«Bonjour Toronto! Est-ce qu’on va parler français ou créole? Mon créole est pas mal plus fort que mon anglais! » D’entrée de jeu, le ton est donné. Rejoint par L’Express dans sa maison en Guadeloupe, Robert Charlebois est en pleine forme, fidèle à lui-même comme à son petit coin de paradis, où il séjourne chaque hiver depuis des décennies. Mais dans sa tête, le prochain rendez-vous avec le public – torontois, en l’occurrence – est déjà là. «Y’aura pas juste des francophones dans la salle, j’espère qu’il y aura des saxophones aussi!», lance-t-il en boutade. «On n’est jamais assez de fous pour avoir du fun!» Bienvenue dans l’univers de l’éternel ado de la chanson québécoise…
Dominique Denis: Votre plus récent album, Tout est bien, a fait l’unanimité auprès de la critique et du public. Après plus de 40 ans de métier, est-on toujours aussi sensible à ça?
Robert Charlebois: Le but d’un artiste, ce n’est pas de faire l’unanimité, c’est de toujours progresser et de se mettre un peu en danger, et d’arriver avec des couleurs nouvelles et des choses qu’on n’a jamais dites. C’est assez difficile, après 300 chansons, de toujours trouver un nouvel angle. Là, j’arrive avec une couleur qui existait dans les albums précédents – je n’ai pas inventé les ballades, loin de là! – mais ça faisait longtemps que je n’avais pas touché à ce genre d’émotion intérieure, qui gratte le bobo, comme on dit.
Il est vrai que l’émotion est palpable tout au long de l’album…
Il faut dire que j’étais bien entouré.
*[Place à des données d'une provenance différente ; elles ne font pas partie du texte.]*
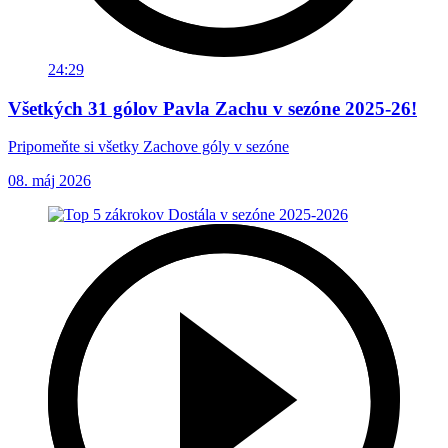
24:29
Všetkých 31 gólov Pavla Zachu v sezóne 2025-26!
Pripomeňte si všetky Zachove góly v sezóne
08. máj 2026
Le réalisateur Claude Larivée pressentait probablement le drame qui allait lui arriver (il a perdu sa fille au jour de l’an), et il était très ému par des choses noires. C’est pas qu’on voulait mettre la tristesse en avant – ce n’est pas une question de mode, la tristesse, tout le monde en a en lui. Il y a des chansons marrantes sur l’album, bien sûr, mais les quelques chansons qui sont noires le sont vraiment. Je pense que Claude est en grande partie responsable de ça.